Apart from the pictures, reproduce the data below exactly as it stands.
** Opening Recorded data block **
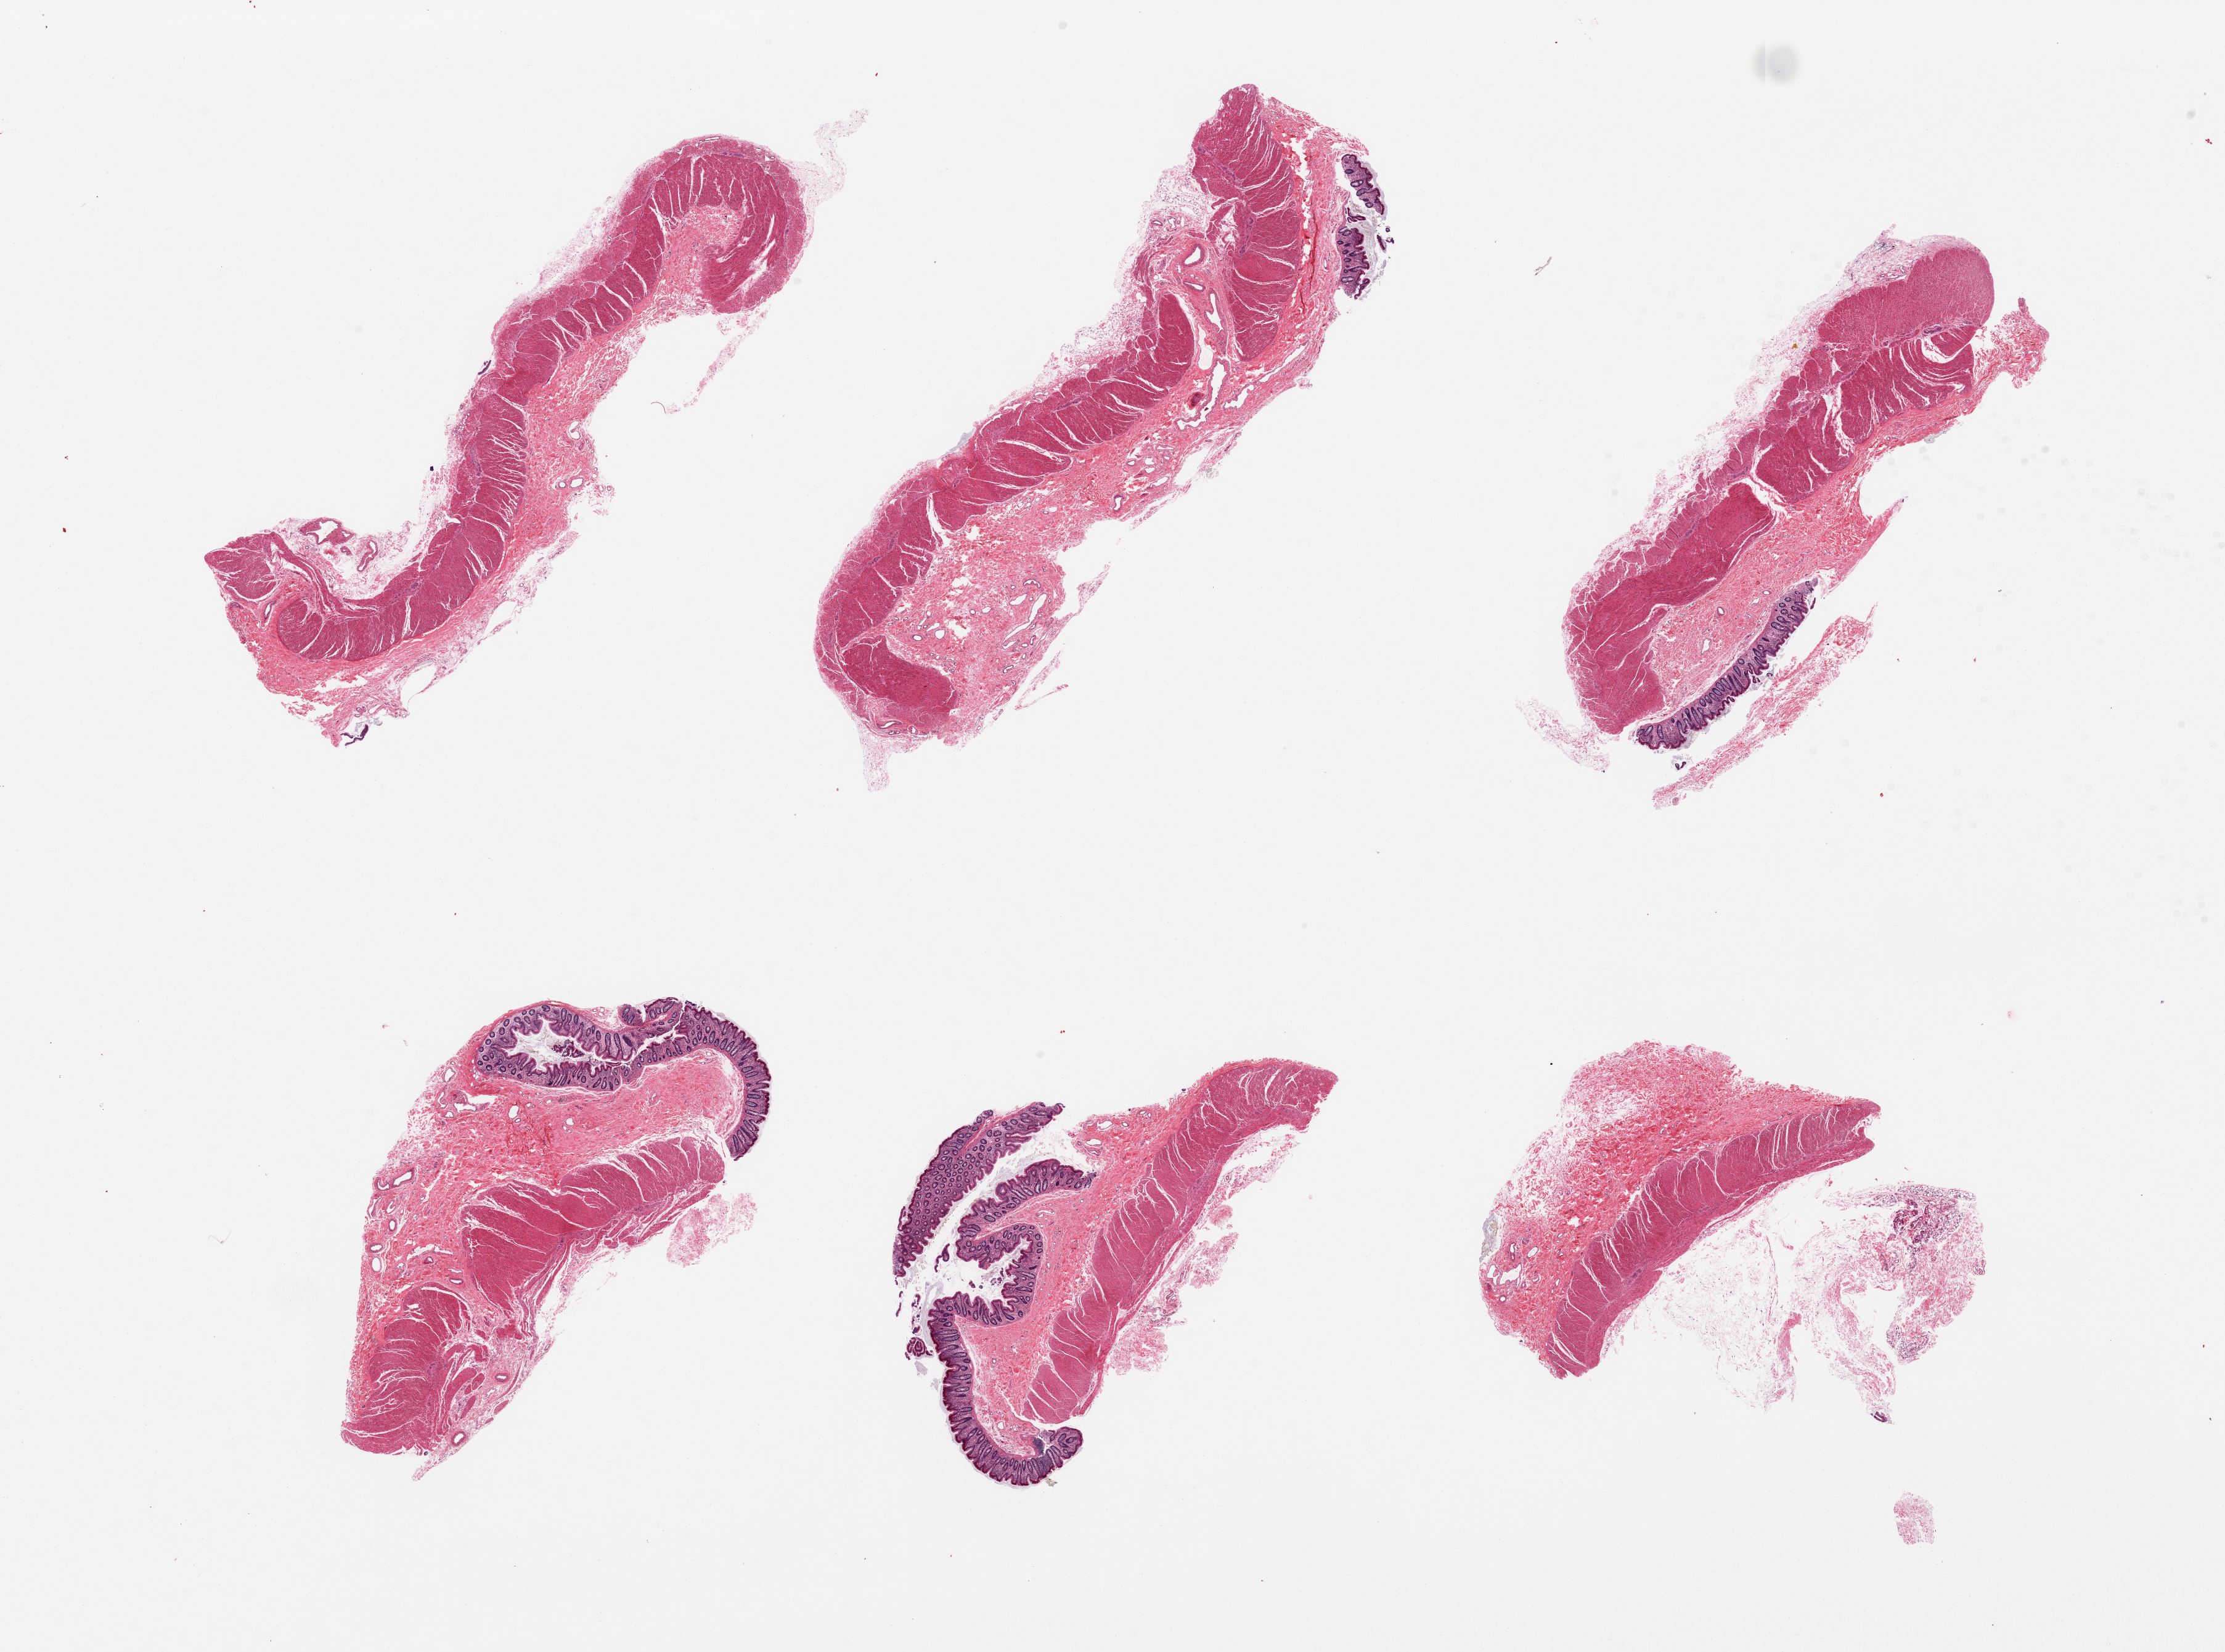
Whole-slide image, hematoxylin and eosin (H&E) stain — low-resolution overview of the scanned area, about 28.5 x 21.2 mm. PAXgene-fixed paraffin-embedded (PFPE) section. Sampled site (target tissue): transverse colon. Donor tissue sample. Male donor.
Reviewer comment on this tissue sample: 6 pieces, 2 without mucosa.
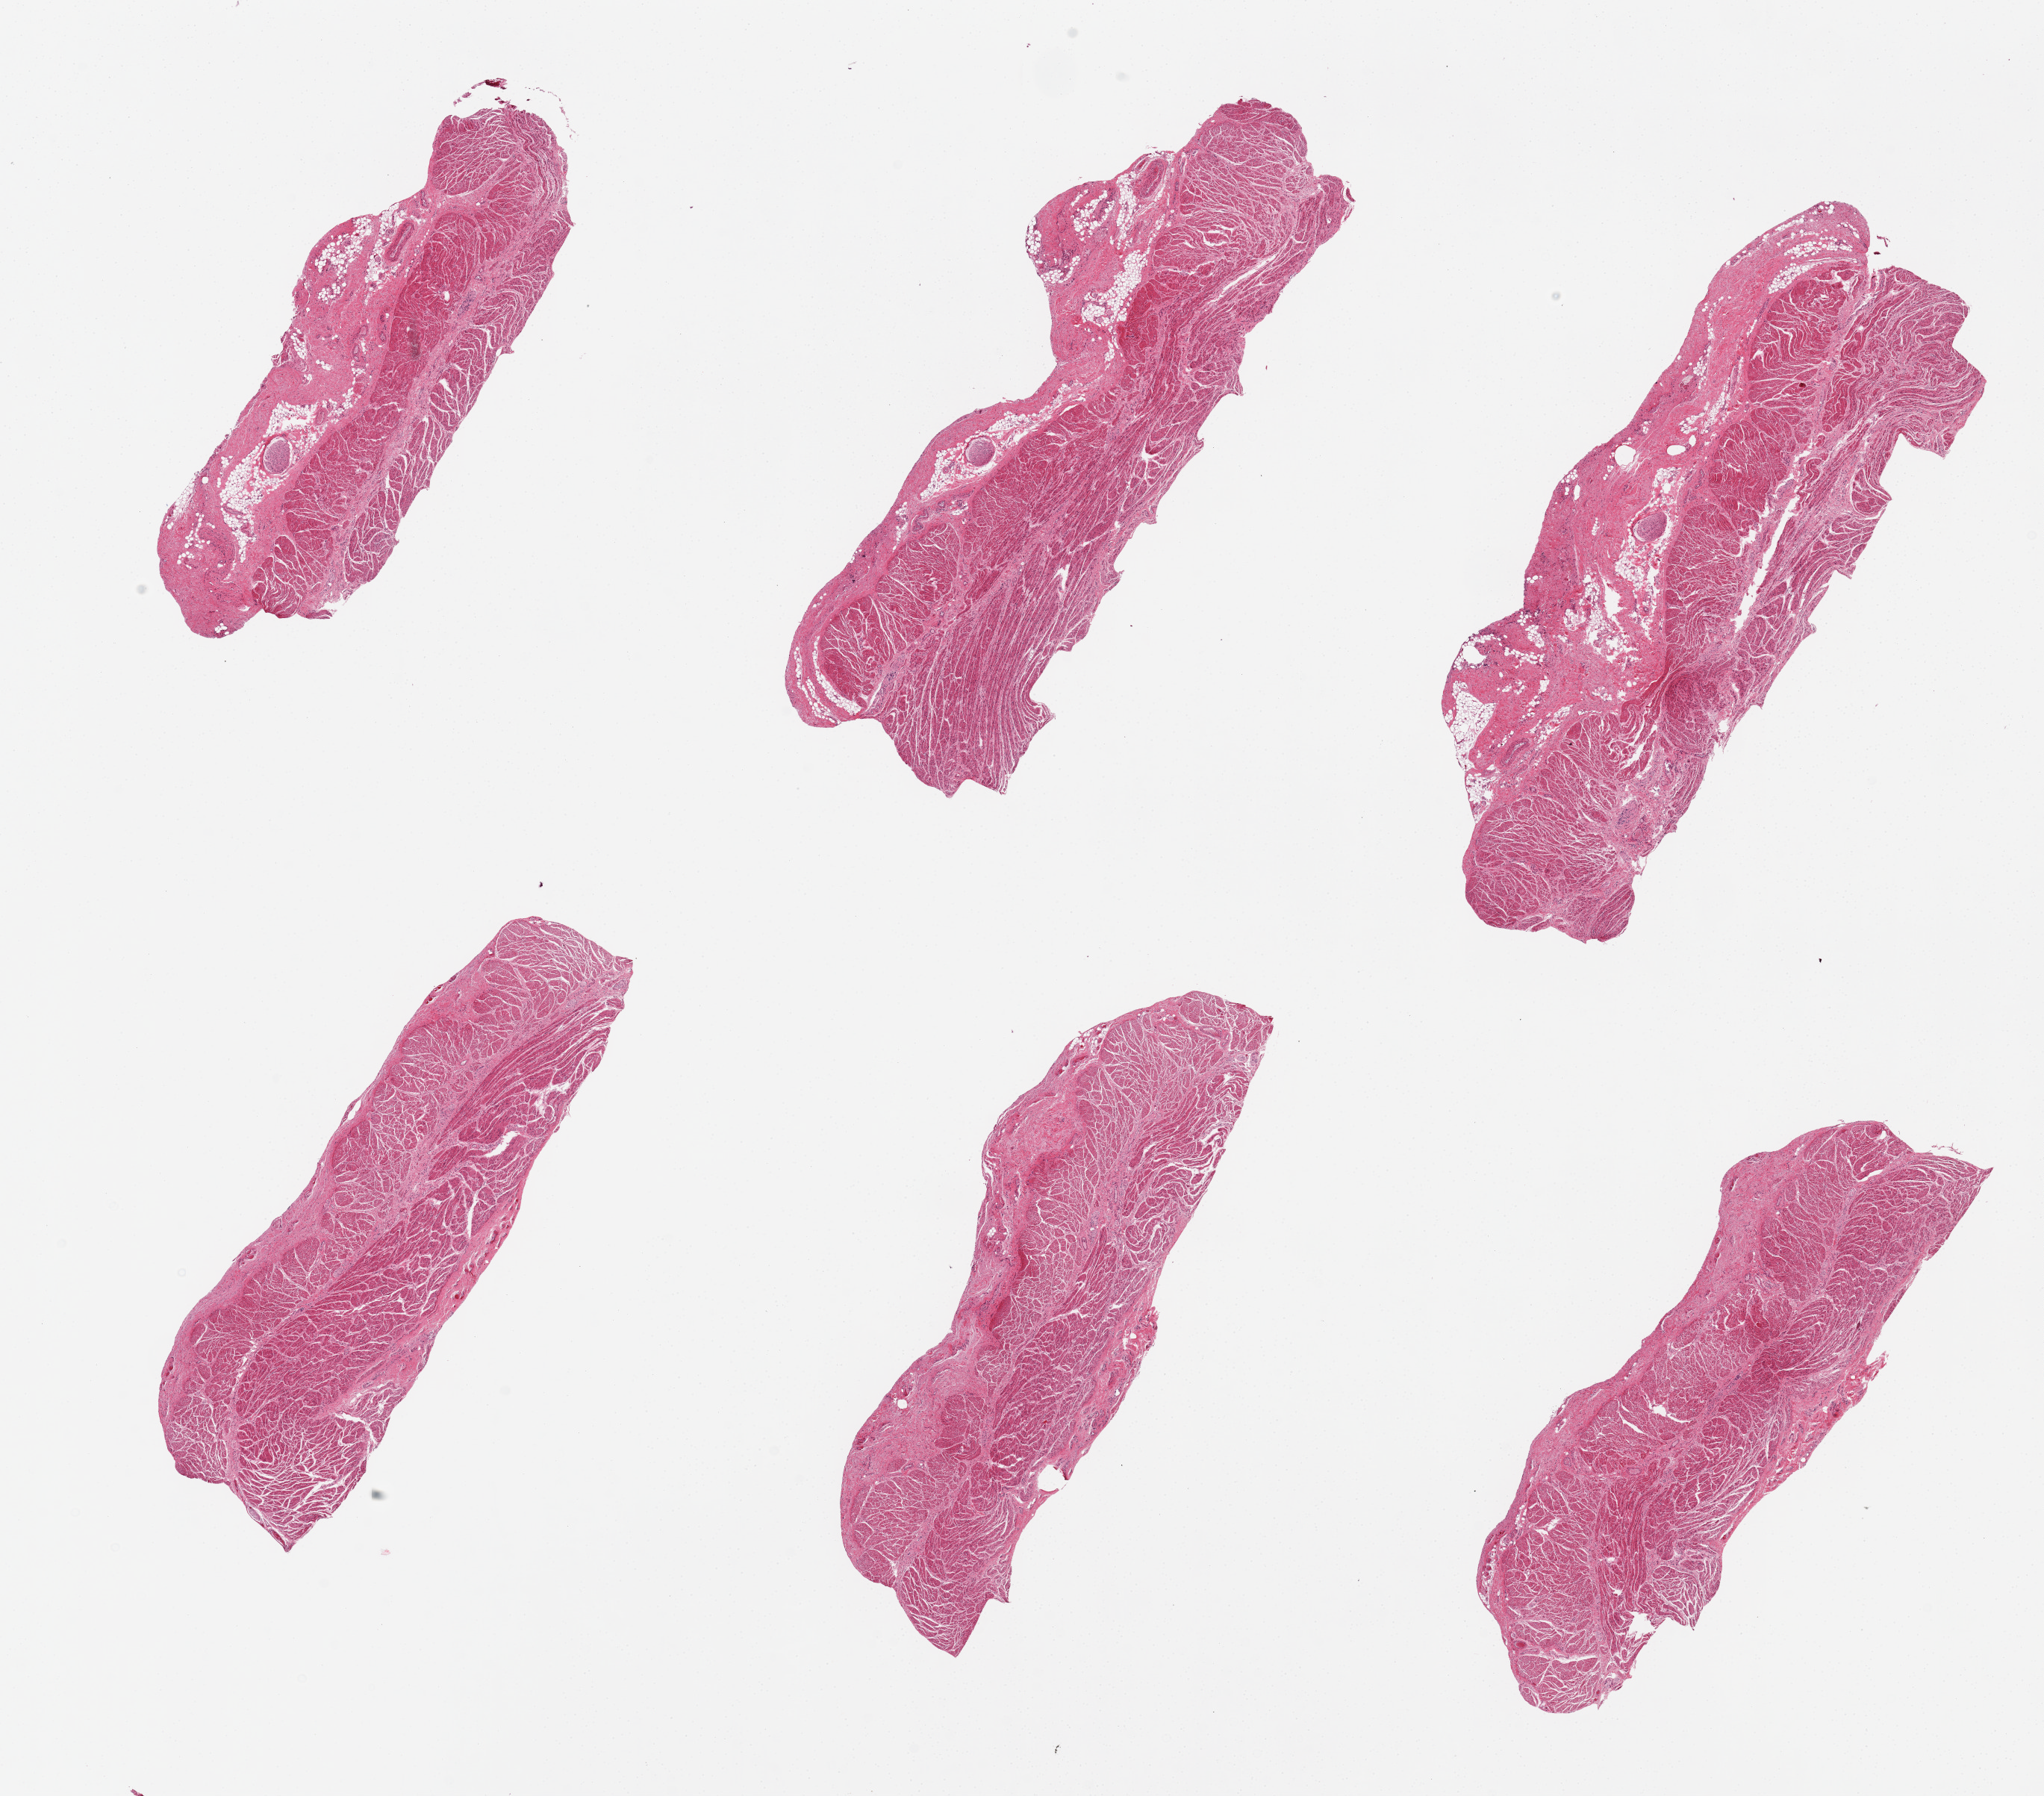
Whole-slide image, haematoxylin and eosin stain — shown as a low-resolution overview of the whole scanned area (about 21.7 x 19.0 mm, acquisition: 20x scan); PAXgene-fixed, paraffin-embedded tissue; section of gastroesophageal junction (target tissue); tissue donor sample. Donor: female.
Pathologist's review note for this sample: 6 pieces, all muscularis, excellent specimens.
** Closing Recorded data block **
## Answer section
Whole-slide image, hematoxylin and eosin (H&E) stain — low-resolution overview of the scanned area, about 28.5 x 21.2 mm. PAXgene-fixed paraffin-embedded (PFPE) section. Sampled site (target tissue): transverse colon. Donor tissue sample. Male donor.
Reviewer comment on this tissue sample: 6 pieces, 2 without mucosa.
Whole-slide image, haematoxylin and eosin stain — shown as a low-resolution overview of the whole scanned area (about 21.7 x 19.0 mm, acquisition: 20x scan); PAXgene-fixed, paraffin-embedded tissue; section of gastroesophageal junction (target tissue); tissue donor sample. Donor: female.
Pathologist's review note for this sample: 6 pieces, all muscularis, excellent specimens.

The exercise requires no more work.